I can't tuck away every single thing that means something to me - I haven't the space to do that and it's my home and I use and/or look at those things. I don't know what to do - quite frankly it's putting me off hosting at all...

Andre260
Level 2
New York, United States

I've put it in my house rules that you are NOT allowed to "shop" in my home. It's my home, not a hotel and I push back hard on those whose answer is "lock it up" or "it's not that big of a deal".  For those of us who host inside of our homes, we can't just "lock up" everything - it's our HOME and taking something without permission is commonly referred to as STEALING. Stop normalizing theft. It's never okay to come to someone's HOME and take things that don't belong to you under any circumstances. I don't care if it is "just" a bar of soap, or a $6 lamp, or a plate - it wasn't yours to take. Period. Walmart has $6 lamps, i'm sure - but go in there right now and put one in your bag without paying for it -  will it "just" be a $6 lamp then? Will Walmart excuse you because it's inexpensive? Exactly.

 

You didn't have it when you checked in, you shouldn't have it when you checked out unless it was GIVEN to you. And if it was "just" a bar of soap, why didn't the guest "just" ask, "may I take an extra bar of soap?" - i'm almost 100% sure the host would have agreed, but nooooo, they had to steal it, so yes, it's theft. Stop normalizing this and gaslighting other hosts into thinking they shouldn't be angry about it.

I can't see that anyone here on this thread has "normalized" stealing.  Of course guests shouldn't take things without asking.
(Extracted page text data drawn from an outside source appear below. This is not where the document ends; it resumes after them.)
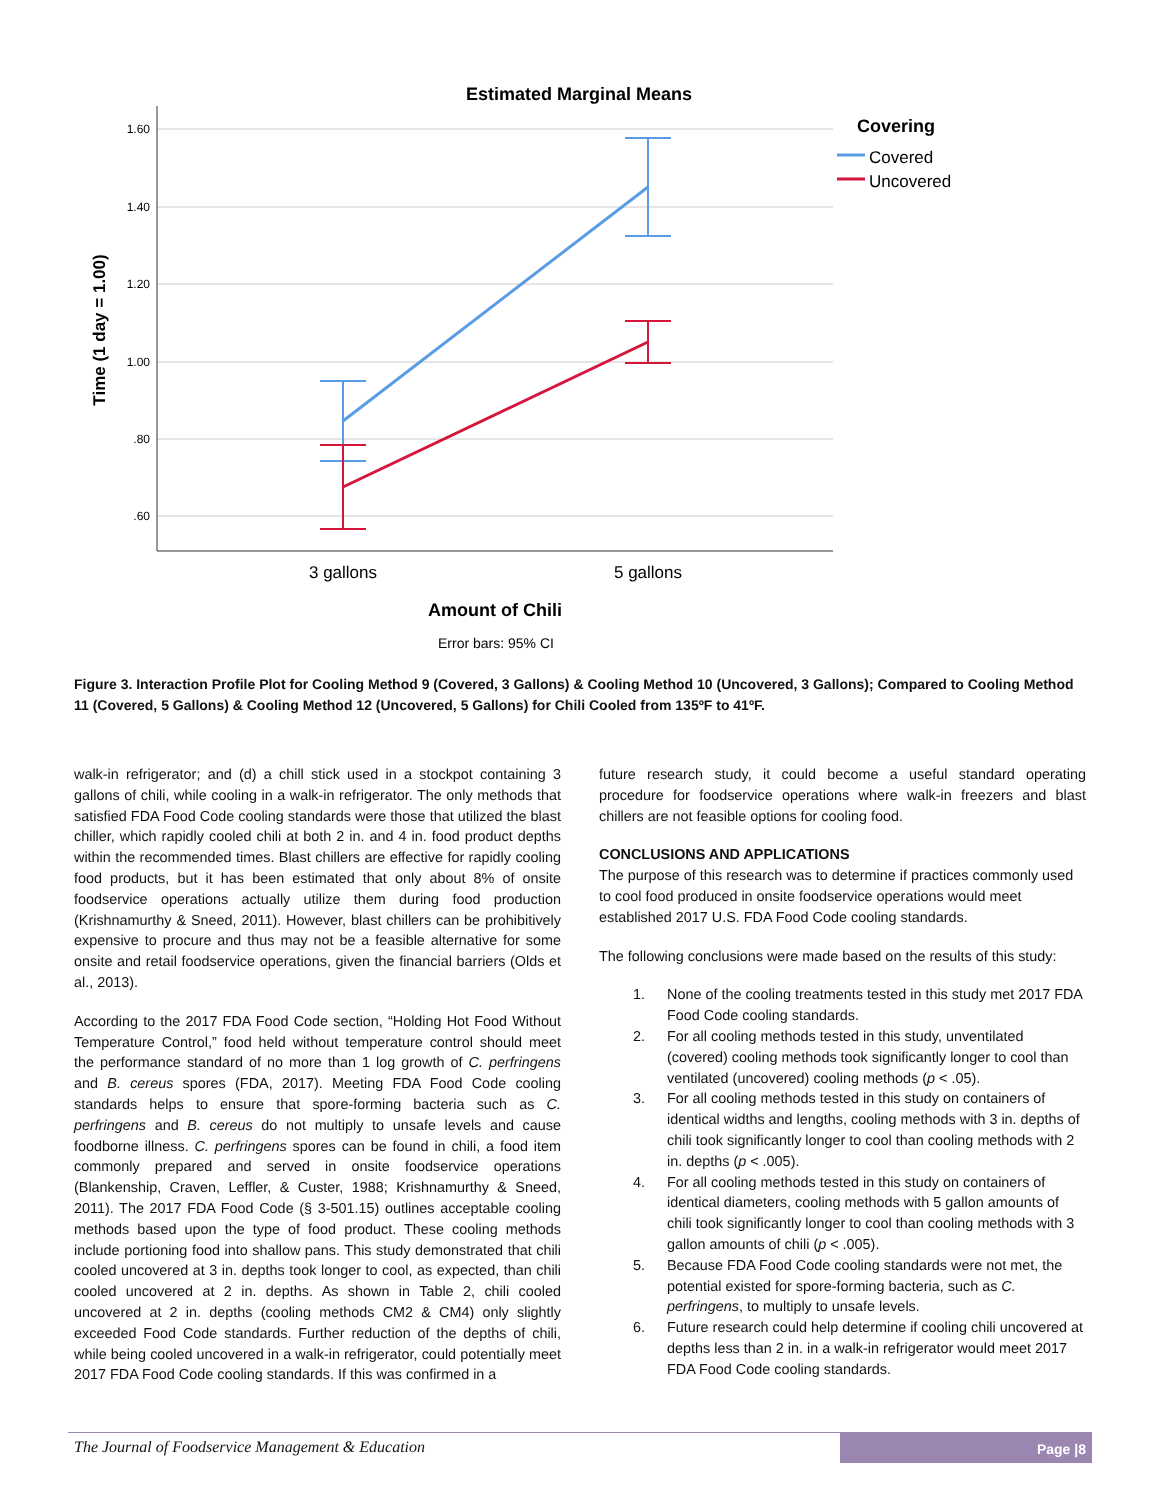Estimated Marginal Means
1.60
1.40
1.20
1.00
.80
.60
Time (1 day = 1.00)
3 gallons
5 gallons
Amount of Chili
Error bars: 95% CI
Covering
Covered
Uncovered
Figure 3. Interaction Profile Plot for Cooling Method 9 (Covered, 3 Gallons) & Cooling Method 10 (Uncovered, 3 Gallons); Compared to Cooling Method 11 (Covered, 5 Gallons) & Cooling Method 12 (Uncovered, 5 Gallons) for Chili Cooled from 135ºF to 41ºF.
walk-in refrigerator; and (d) a chill stick used in a stockpot containing 3 gallons of chili, while cooling in a walk-in refrigerator. The only methods that satisfied FDA Food Code cooling standards were those that utilized the blast chiller, which rapidly cooled chili at both 2 in. and 4 in. food product depths within the recommended times. Blast chillers are effective for rapidly cooling food products, but it has been estimated that only about 8% of onsite foodservice operations actually utilize them during food production (Krishnamurthy & Sneed, 2011). However, blast chillers can be prohibitively expensive to procure and thus may not be a feasible alternative for some onsite and retail foodservice operations, given the financial barriers (Olds et al., 2013).
According to the 2017 FDA Food Code section, “Holding Hot Food Without Temperature Control,” food held without temperature control should meet the performance standard of no more than 1 log growth of C. perfringens and B. cereus spores (FDA, 2017). Meeting FDA Food Code cooling standards helps to ensure that spore-forming bacteria such as C. perfringens and B. cereus do not multiply to unsafe levels and cause foodborne illness. C. perfringens spores can be found in chili, a food item commonly prepared and served in onsite foodservice operations (Blankenship, Craven, Leffler, & Custer, 1988; Krishnamurthy & Sneed, 2011). The 2017 FDA Food Code (§ 3-501.15) outlines acceptable cooling methods based upon the type of food product. These cooling methods include portioning food into shallow pans. This study demonstrated that chili cooled uncovered at 3 in. depths took longer to cool, as expected, than chili cooled uncovered at 2 in. depths. As shown in Table 2, chili cooled uncovered at 2 in. depths (cooling methods CM2 & CM4) only slightly exceeded Food Code standards. Further reduction of the depths of chili, while being cooled uncovered in a walk-in refrigerator, could potentially meet 2017 FDA Food Code cooling standards. If this was confirmed in a
future research study, it could become a useful standard operating procedure for foodservice operations where walk-in freezers and blast chillers are not feasible options for cooling food.
CONCLUSIONS AND APPLICATIONS
The purpose of this research was to determine if practices commonly used to cool food produced in onsite foodservice operations would meet established 2017 U.S. FDA Food Code cooling standards.
The following conclusions were made based on the results of this study:
1. None of the cooling treatments tested in this study met 2017 FDA Food Code cooling standards.
2. For all cooling methods tested in this study, unventilated (covered) cooling methods took significantly longer to cool than ventilated (uncovered) cooling methods (p < .05).
3. For all cooling methods tested in this study on containers of identical widths and lengths, cooling methods with 3 in. depths of chili took significantly longer to cool than cooling methods with 2 in. depths (p < .005).
4. For all cooling methods tested in this study on containers of identical diameters, cooling methods with 5 gallon amounts of chili took significantly longer to cool than cooling methods with 3 gallon amounts of chili (p < .005).
5. Because FDA Food Code cooling standards were not met, the potential existed for spore-forming bacteria, such as C. perfringens, to multiply to unsafe levels.
6. Future research could help determine if cooling chili uncovered at depths less than 2 in. in a walk-in refrigerator would meet 2017 FDA Food Code cooling standards.
The Journal of Foodservice Management & Education
Page |8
Some hosts suggesting that valuable things be locked up or to only leave enough supplies for the number of guests on a booking and the length of stay isn't saying that stealing or helping oneself to things without asking isn't a big deal or "normal", it's just giving practical suggestions for making theft less likely.

 

The fact that most people lock their doors when they go out doesn't mean they are normalizing burglary, it just means they are taking precautions to deter it.

 

As a home-share host myself, I have never locked up anything, nor do I have a lock on my bedroom door.  Nor would I home share if it came to me having to do that.

I wouldn't leave my wallet or money or credit cards laying around in shared spaces if I wasn't present, but I have always been careful about that quite apart from having guests- like when my kids were teenagers and there could be lots of their friends hanging out in our home, some of whom I knew well and totally trusted, but others who were unknown to me.

 

I guess I've been lucky- I've never had any guest steal anything or use anything of mine without asking, aside from maybe borrowing some milk for their cereal when I wasn't around, but they always tell me they did such things and always replace it when they go to the store.

  

 

 

 

@Andre260

Catherine2812
Level 2
Buffalo, NY

I was wondering if anyone has any good ideas for a polite or funny/quirky sign I could make asking them not to steal towels? I’m in Buffalo and in the cold months can only get $40 per night and when they steal $10 worth of towels it makes it really not worth it. 

I also had similar issues recently. I had a girl booked with me for 20 nights. I have noticed during her stay, my vitamin E oil which I hardly used were 80 % gone.  Our food has been eaten and taken..

She also took a few jars with her. After her checked out I noticed one new bedding set was missing, which costed us 30 pounds. 

 

Those are things which I have noticed. God knows what else is missing.😠 Really annoying.

 

 

I haven't told Airbnb yet as I can't approve it!